A fast algorithm for computing least-squares cross-validations for nonparametric conditional kernel density functions

https://doi.org/10.1016/j.csda.2009.08.021Get rights and content

Abstract

Nonparametric conditional density functions are widely used in applied econometric and statistical modelling because they provide enriched information summaries of the relationships between dependent and independent variables. Although least-squares cross-validation is considered to be the best criterion for bandwidth selection of the kernel estimator of the conditional density, the number of computations required for this procedure grows exponentially as the number of observations increases. A fast algorithm is proposed to reduce this computational cost, and its accuracy and efficiency are verified via numerical experiments. A practical application is also presented to demonstrate the algorithm’s potential usefulness.

Introduction

Nonparametric conditional density functions have become popular in applied econometric and statistical modelling. They provide summarized information concerning the relationships between independent and dependent variables. Moreover, they are useful for data-driven modelling, such as nonparametric quintile regression, discrete choice modelling, and direct estimation of conditional probability density and distribution functions (see Racine, 2008, for a recent review). The kernel method is a commonly used nonparametric modelling approach, and many studies have examined nonparametric conditional kernel density functions (NP-CKDFs), since the pioneering work of Rosenblatt (1969).

Bandwidth selection is an important consideration for the relevant kernel estimator of the nonparametric conditional density, and it can be accomplished via several techniques. The most popular of these is the plug-in method (e.g. Li and Racine, 2007, Chapter 5), in which the optimal bandwidth is fairly easy to calculate. However, this technique employs a normal distribution to assign a value to the unknown constant in the optimal bandwidth (the bandwidth that minimizes the integrated mean square error). Consequently, the underlying densities are known a priori. Racine (2008) pointed out that the plug-in method tends to oversmooth the bandwidth and yields biased results for larger datasets. Bashtannyk and Hyndman (2001) compared several bandwidth selection strategies for NP-CKDFs that were previously introduced by Hyndman et al. (1996). They found the bootstrap method to be the best, although it requires a considerable amount of computation. Hall (1987) studied log-likelihood cross-validation methods. He pointed out that log-likelihood cross-validation also tends to oversmooth the bandwidth for larger datasets. Holmes et al. (2007) recently developed dual-tree-based algorithms for the bandwidth selection of NP-CKDFs. Although this technique dramatically reduces the computational cost, it is only applicable to log-likelihood cross-validation criteria.

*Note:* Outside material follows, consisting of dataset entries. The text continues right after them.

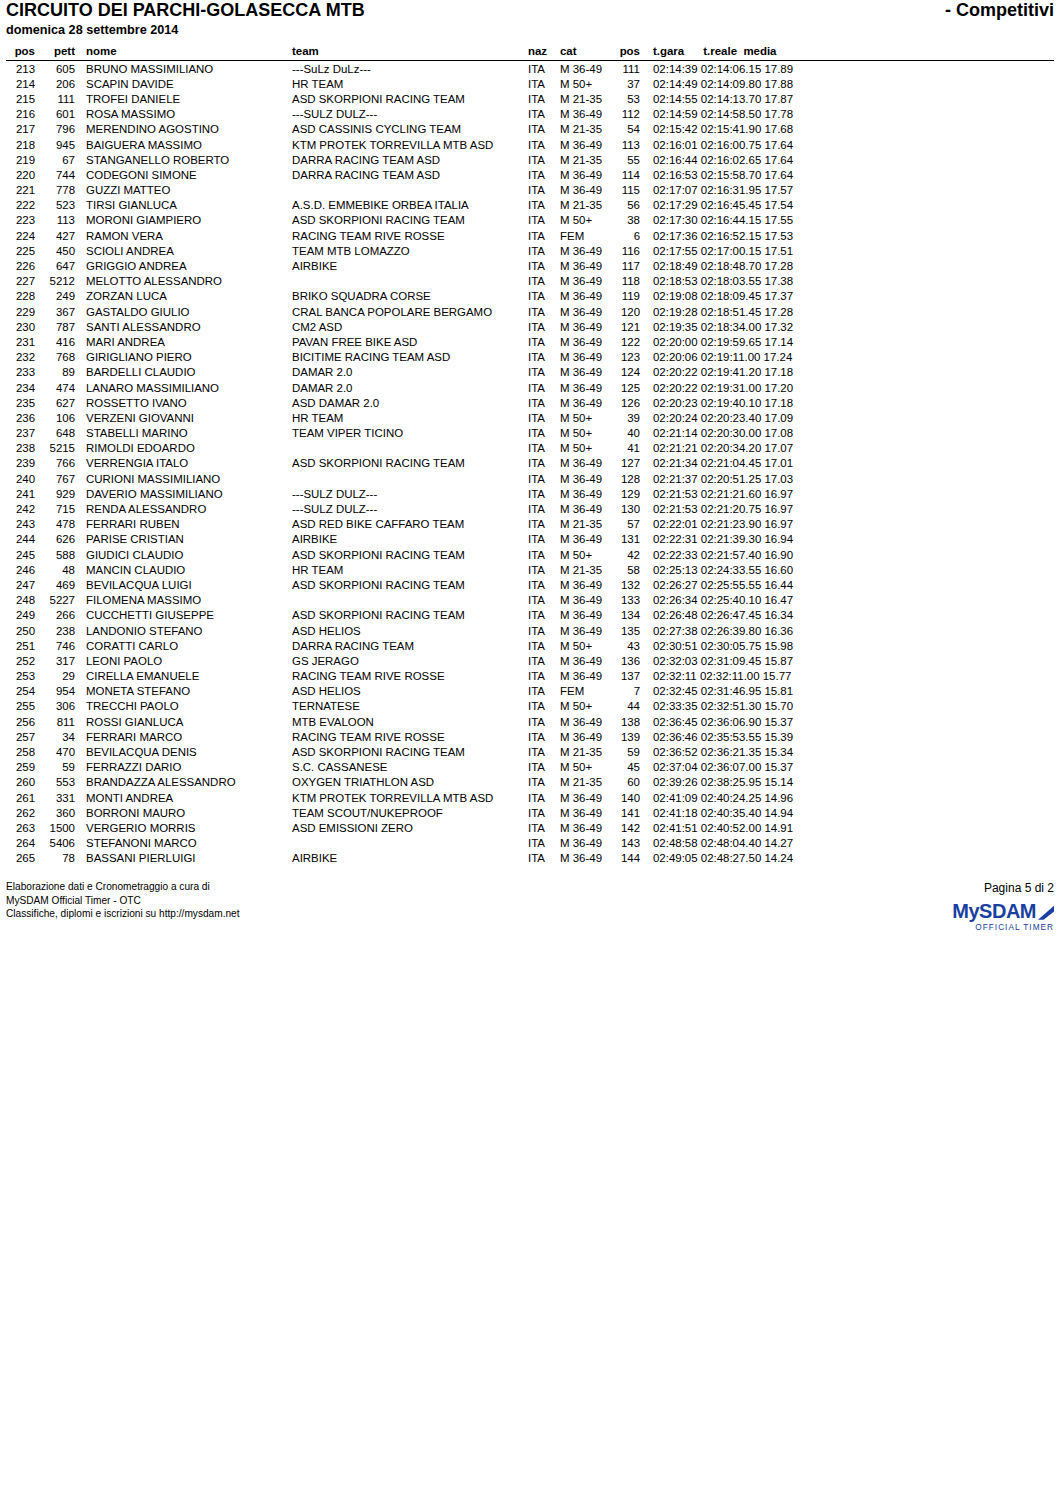CIRCUITO DEI PARCHI-GOLASECCA MTB
- Competitivi
domenica 28 settembre 2014
| pos | pett | nome | team | naz | cat | pos | t.gara t.reale media |
| --- | --- | --- | --- | --- | --- | --- | --- |
| 213 | 605 | BRUNO MASSIMILIANO | ---SuLz DuLz--- | ITA | M 36-49 | 111 | 02:14:39 02:14:06.15 17.89 |
| 214 | 206 | SCAPIN DAVIDE | HR TEAM | ITA | M 50+ | 37 | 02:14:49 02:14:09.80 17.88 |
| 215 | 111 | TROFEI DANIELE | ASD SKORPIONI RACING TEAM | ITA | M 21-35 | 53 | 02:14:55 02:14:13.70 17.87 |
| 216 | 601 | ROSA MASSIMO | ---SULZ DULZ--- | ITA | M 36-49 | 112 | 02:14:59 02:14:58.50 17.78 |
| 217 | 796 | MERENDINO AGOSTINO | ASD CASSINIS CYCLING TEAM | ITA | M 21-35 | 54 | 02:15:42 02:15:41.90 17.68 |
| 218 | 945 | BAIGUERA MASSIMO | KTM PROTEK TORREVILLA MTB ASD | ITA | M 36-49 | 113 | 02:16:01 02:16:00.75 17.64 |
| 219 | 67 | STANGANELLO ROBERTO | DARRA RACING TEAM ASD | ITA | M 21-35 | 55 | 02:16:44 02:16:02.65 17.64 |
| 220 | 744 | CODEGONI SIMONE | DARRA RACING TEAM ASD | ITA | M 36-49 | 114 | 02:16:53 02:15:58.70 17.64 |
| 221 | 778 | GUZZI MATTEO | | ITA | M 36-49 | 115 | 02:17:07 02:16:31.95 17.57 |
| 222 | 523 | TIRSI GIANLUCA | A.S.D. EMMEBIKE ORBEA ITALIA | ITA | M 21-35 | 56 | 02:17:29 02:16:45.45 17.54 |
| 223 | 113 | MORONI GIAMPIERO | ASD SKORPIONI RACING TEAM | ITA | M 50+ | 38 | 02:17:30 02:16:44.15 17.55 |
| 224 | 427 | RAMON VERA | RACING TEAM RIVE ROSSE | ITA | FEM | 6 | 02:17:36 02:16:52.15 17.53 |
| 225 | 450 | SCIOLI ANDREA | TEAM MTB LOMAZZO | ITA | M 36-49 | 116 | 02:17:55 02:17:00.15 17.51 |
| 226 | 647 | GRIGGIO ANDREA | AIRBIKE | ITA | M 36-49 | 117 | 02:18:49 02:18:48.70 17.28 |
| 227 | 5212 | MELOTTO ALESSANDRO | | ITA | M 36-49 | 118 | 02:18:53 02:18:03.55 17.38 |
| 228 | 249 | ZORZAN LUCA | BRIKO SQUADRA CORSE | ITA | M 36-49 | 119 | 02:19:08 02:18:09.45 17.37 |
| 229 | 367 | GASTALDO GIULIO | CRAL BANCA POPOLARE BERGAMO | ITA | M 36-49 | 120 | 02:19:28 02:18:51.45 17.28 |
| 230 | 787 | SANTI ALESSANDRO | CM2 ASD | ITA | M 36-49 | 121 | 02:19:35 02:18:34.00 17.32 |
| 231 | 416 | MARI ANDREA | PAVAN FREE BIKE ASD | ITA | M 36-49 | 122 | 02:20:00 02:19:59.65 17.14 |
| 232 | 768 | GIRIGLIANO PIERO | BICITIME RACING TEAM ASD | ITA | M 36-49 | 123 | 02:20:06 02:19:11.00 17.24 |
| 233 | 89 | BARDELLI CLAUDIO | DAMAR 2.0 | ITA | M 36-49 | 124 | 02:20:22 02:19:41.20 17.18 |
| 234 | 474 | LANARO MASSIMILIANO | DAMAR 2.0 | ITA | M 36-49 | 125 | 02:20:22 02:19:31.00 17.20 |
| 235 | 627 | ROSSETTO IVANO | ASD DAMAR 2.0 | ITA | M 36-49 | 126 | 02:20:23 02:19:40.10 17.18 |
| 236 | 106 | VERZENI GIOVANNI | HR TEAM | ITA | M 50+ | 39 | 02:20:24 02:20:23.40 17.09 |
| 237 | 648 | STABELLI MARINO | TEAM VIPER TICINO | ITA | M 50+ | 40 | 02:21:14 02:20:30.00 17.08 |
| 238 | 5215 | RIMOLDI EDOARDO | | ITA | M 50+ | 41 | 02:21:21 02:20:34.20 17.07 |
| 239 | 766 | VERRENGIA ITALO | ASD SKORPIONI RACING TEAM | ITA | M 36-49 | 127 | 02:21:34 02:21:04.45 17.01 |
| 240 | 767 | CURIONI MASSIMILIANO | | ITA | M 36-49 | 128 | 02:21:37 02:20:51.25 17.03 |
| 241 | 929 | DAVERIO MASSIMILIANO | ---SULZ DULZ--- | ITA | M 36-49 | 129 | 02:21:53 02:21:21.60 16.97 |
| 242 | 715 | RENDA ALESSANDRO | ---SULZ DULZ--- | ITA | M 36-49 | 130 | 02:21:53 02:21:20.75 16.97 |
| 243 | 478 | FERRARI RUBEN | ASD RED BIKE CAFFARO TEAM | ITA | M 21-35 | 57 | 02:22:01 02:21:23.90 16.97 |
| 244 | 626 | PARISE CRISTIAN | AIRBIKE | ITA | M 36-49 | 131 | 02:22:31 02:21:39.30 16.94 |
| 245 | 588 | GIUDICI CLAUDIO | ASD SKORPIONI RACING TEAM | ITA | M 50+ | 42 | 02:22:33 02:21:57.40 16.90 |
| 246 | 48 | MANCIN CLAUDIO | HR TEAM | ITA | M 21-35 | 58 | 02:25:13 02:24:33.55 16.60 |
| 247 | 469 | BEVILACQUA LUIGI | ASD SKORPIONI RACING TEAM | ITA | M 36-49 | 132 | 02:26:27 02:25:55.55 16.44 |
| 248 | 5227 | FILOMENA MASSIMO | | ITA | M 36-49 | 133 | 02:26:34 02:25:40.10 16.47 |
| 249 | 266 | CUCCHETTI GIUSEPPE | ASD SKORPIONI RACING TEAM | ITA | M 36-49 | 134 | 02:26:48 02:26:47.45 16.34 |
| 250 | 238 | LANDONIO STEFANO | ASD HELIOS | ITA | M 36-49 | 135 | 02:27:38 02:26:39.80 16.36 |
| 251 | 746 | CORATTI CARLO | DARRA RACING TEAM | ITA | M 50+ | 43 | 02:30:51 02:30:05.75 15.98 |
| 252 | 317 | LEONI PAOLO | GS JERAGO | ITA | M 36-49 | 136 | 02:32:03 02:31:09.45 15.87 |
| 253 | 29 | CIRELLA EMANUELE | RACING TEAM RIVE ROSSE | ITA | M 36-49 | 137 | 02:32:11 02:32:11.00 15.77 |
| 254 | 954 | MONETA STEFANO | ASD HELIOS | ITA | FEM | 7 | 02:32:45 02:31:46.95 15.81 |
| 255 | 306 | TRECCHI PAOLO | TERNATESE | ITA | M 50+ | 44 | 02:33:35 02:32:51.30 15.70 |
| 256 | 811 | ROSSI GIANLUCA | MTB EVALOON | ITA | M 36-49 | 138 | 02:36:45 02:36:06.90 15.37 |
| 257 | 34 | FERRARI MARCO | RACING TEAM RIVE ROSSE | ITA | M 36-49 | 139 | 02:36:46 02:35:53.55 15.39 |
| 258 | 470 | BEVILACQUA DENIS | ASD SKORPIONI RACING TEAM | ITA | M 21-35 | 59 | 02:36:52 02:36:21.35 15.34 |
| 259 | 59 | FERRAZZI DARIO | S.C. CASSANESE | ITA | M 50+ | 45 | 02:37:04 02:36:07.00 15.37 |
| 260 | 553 | BRANDAZZA ALESSANDRO | OXYGEN TRIATHLON ASD | ITA | M 21-35 | 60 | 02:39:26 02:38:25.95 15.14 |
| 261 | 331 | MONTI ANDREA | KTM PROTEK TORREVILLA MTB ASD | ITA | M 36-49 | 140 | 02:41:09 02:40:24.25 14.96 |
| 262 | 360 | BORRONI MAURO | TEAM SCOUT/NUKEPROOF | ITA | M 36-49 | 141 | 02:41:18 02:40:35.40 14.94 |
| 263 | 1500 | VERGERIO MORRIS | ASD EMISSIONI ZERO | ITA | M 36-49 | 142 | 02:41:51 02:40:52.00 14.91 |
| 264 | 5406 | STEFANONI MARCO | | ITA | M 36-49 | 143 | 02:48:58 02:48:04.40 14.27 |
| 265 | 78 | BASSANI PIERLUIGI | AIRBIKE | ITA | M 36-49 | 144 | 02:49:05 02:48:27.50 14.24 |
Elaborazione dati e Cronometraggio a cura di
MySDAM Official Timer - OTC
Classifiche, diplomi e iscrizioni su http://mysdam.net
Pagina 5 di 2
My SDAM
OFFICIAL TIMER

Fan and Yim (2004) and Hall et al. (2004) investigated the least-squares cross-validation (LS-CV) method for selecting the bandwidth of NP-CKDFs. This criterion might be considered the best, in the sense that it minimizes a (weighted) integrated squared error. Fan and Yim (2004) compared the LS-CV method with other conventional techniques and obtained very favourable results concerning its performance. Hall et al. (2004) used the LS-CV method to detect irrelevant/relevant explanatory variables in nonparametric conditional densities. The need for implementation of this technique continues, and the method has already been included in the statistical software R (R Development Core Team, 2007) as a package named “np” (Hayfield and Racine, 2009).

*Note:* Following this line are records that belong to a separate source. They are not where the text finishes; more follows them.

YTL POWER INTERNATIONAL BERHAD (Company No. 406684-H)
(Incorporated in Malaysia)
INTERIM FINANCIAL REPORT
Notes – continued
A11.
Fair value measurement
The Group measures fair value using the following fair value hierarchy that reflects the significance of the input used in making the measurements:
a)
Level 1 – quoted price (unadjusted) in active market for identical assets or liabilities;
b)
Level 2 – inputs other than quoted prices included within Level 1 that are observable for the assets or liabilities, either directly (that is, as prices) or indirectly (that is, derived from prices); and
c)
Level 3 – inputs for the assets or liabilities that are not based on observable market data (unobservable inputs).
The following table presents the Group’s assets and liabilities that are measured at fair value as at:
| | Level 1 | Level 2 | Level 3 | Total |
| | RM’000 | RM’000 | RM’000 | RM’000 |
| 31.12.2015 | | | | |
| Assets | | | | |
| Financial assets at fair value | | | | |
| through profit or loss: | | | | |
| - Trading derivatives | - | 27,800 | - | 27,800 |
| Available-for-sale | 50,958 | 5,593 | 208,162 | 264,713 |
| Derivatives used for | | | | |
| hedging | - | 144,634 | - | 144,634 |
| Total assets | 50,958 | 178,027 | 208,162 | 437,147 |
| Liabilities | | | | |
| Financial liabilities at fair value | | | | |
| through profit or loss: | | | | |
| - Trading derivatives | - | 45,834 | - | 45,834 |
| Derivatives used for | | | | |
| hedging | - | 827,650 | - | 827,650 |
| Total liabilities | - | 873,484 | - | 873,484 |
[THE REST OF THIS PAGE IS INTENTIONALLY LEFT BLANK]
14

In spite of its advantages, the practical application of LS-CV to NP-CKDFs has been impeded by its computational complexities. As will be seen in the next section, the evaluation of the objective function for the LS-CV criteria requires O(n3) operations, which leads to enormous computational costs when the number of observations (denoted by n) increases. In this paper, we develop a fast algorithm for computing the LS-CV function for NP-CKDFs. We employ a Gaussian kernel function, which is the type most widely used in applications. In addition, we restrict our attention to NP-CKDFs with one independent variable. We remark that although there are other established approaches to computational cost reduction (for example Gray and Moore (2003) and Racine (2002)), ours differs from these by being based on expansion of the kernel function.

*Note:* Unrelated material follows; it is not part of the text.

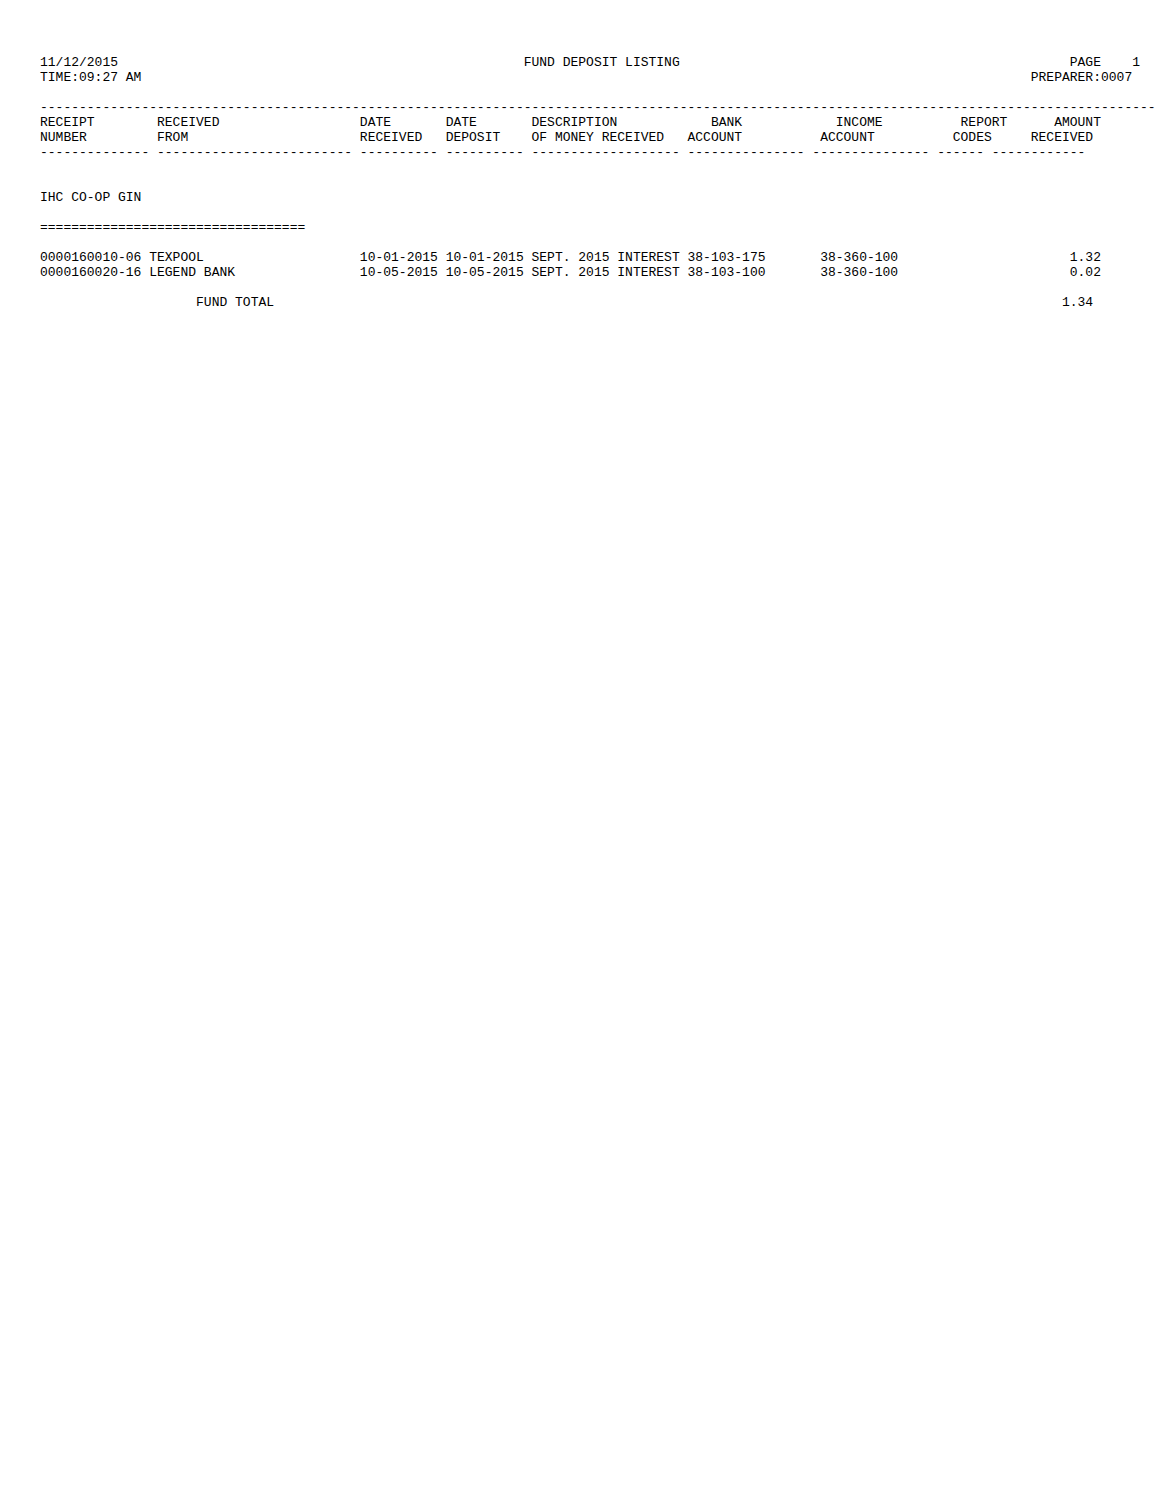11/12/2015 FUND DEPOSIT LISTING PAGE 1 TIME:09:27 AM PREPARER:0007 ----------------------------------------------------------------------------------------------------------------------------------------------- RECEIPT RECEIVED DATE DATE DESCRIPTION BANK INCOME REPORT AMOUNT NUMBER FROM RECEIVED DEPOSIT OF MONEY RECEIVED ACCOUNT ACCOUNT CODES RECEIVED -------------- ------------------------- ---------- ---------- ------------------- --------------- --------------- ------ ------------ IHC CO-OP GIN ================================== 0000160010-06 TEXPOOL 10-01-2015 10-01-2015 SEPT. 2015 INTEREST 38-103-175 38-360-100 1.32 0000160020-16 LEGEND BANK 10-05-2015 10-05-2015 SEPT. 2015 INTEREST 38-103-100 38-360-100 0.02 FUND TOTAL 1.34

The outline of the paper is as follows. In Section 2, we clarify the computational difficulties in the LS-CV criterion and present the proposed algorithm. Section 3 describes numerical experiments designed to verify the accuracy and efficiency of the algorithm compared to the conventional method. In Section 4, the potential practicality of the algorithm is demonstrated via an application to the analysis of travel time variation in highway traffic, using an actual large dataset.

Section snippets

A fast algorithm for computing least-squares cross-validations for nonparametric conditional kernel density functions

Let (Xi,Yi),i=1,,n be the iid sample of an independent and dependent variable pair. In the case of one independent variable, the LS-CV criterion for NP-CKDFs is intended to minimize the following objective function (Li and Racine, 2007, pp. 157–160): CVf(hx,hy)=1ni=1nGˆi(Xi,Yi){μˆi(Xi)}22ni=1ngˆi(Xi,Yi)μˆi(Xi), where {μˆi(Xi)=1n1j=1,jinKhx(Xi,Xj),gˆi(Xi,Yi)=1n1j=1,jinwhy(Yi,Yj)Khx(Xi,Xj),Gˆi(Xi,Yi)=1(n1)2j=1,jinl=1,linKhx(Xi,Xj)Khx(Xi,Xl)ww(Yj,Yl),ww(Yj,Yl)=why(y,Yj)why

Numerical experiment I

In this section, we verify the accuracy and efficiency of the proposed algorithm via numerical experiments using artificial datasets. For a given pair, n and nx, an artificial dataset, denoted by dataset(n,nx), can be created using Algorithm 2, as in Takeuchi et al. (2006). Datasets were generated for the following cases: n=625×2i1 and nx=500×2j1, where i=1,,12 and j=1,2,3. Numerical experiments were carried out serially using one core of the processor of a personal computer (2.2 GHz,

Numerical experiment II

In this section, we verify the practicality of the proposed method by using it to analyze the relationship between time of day and travel time for actual traffic data. In traffic engineering applications, interest has grown in how to represent day-to-day and same-day variations in the travel time of traffic on urban roads (e.g. Hollander and Liu, 2008, for recent examples). In particular, it is important to be able to estimate the distribution of travel times (TT) on an urban road conditional

Concluding remarks

This paper presents a fast algorithm for computing LS-CV for NP-CKDF based on FGT and computational decomposition. Its accuracy and computational efficiency have been verified by numerical experiments. The proposed algorithm is about 3×1011 times faster than is the conventional algorithm, even for small datasets. An application involving travel time underscores its potential practicality as well as the advantages of its appropriate use for large-scale datasets. Tune-up algorithms of this sort

Acknowledgement

We are grateful to Dr. Mogens Fosgerau for providing the travel time dataset.

References (20)

  • D. Bashtannyk et al.

    Bandwidth selection for kernel conditional density estimation

    Computational Statistics and Data Analysis

    (2001)
  • Y. Hollander et al.

    Estimation of the distribution of travel times by repeated simulation

    Transportation Research Part C: Emerging Technologies

    (2008)
  • J. Racine

    Parallel distributed kernel estimation

    Computational Statistics and Data Analysis

    (2002)
  • A. Elgammal et al.

    Efficient kernel density estimation using the fast gauss transform with applications to color modeling and tracking

    IEEE Transactions on Pattern Analysis and Machine Intelligence

    (2003)
  • J. Fan et al.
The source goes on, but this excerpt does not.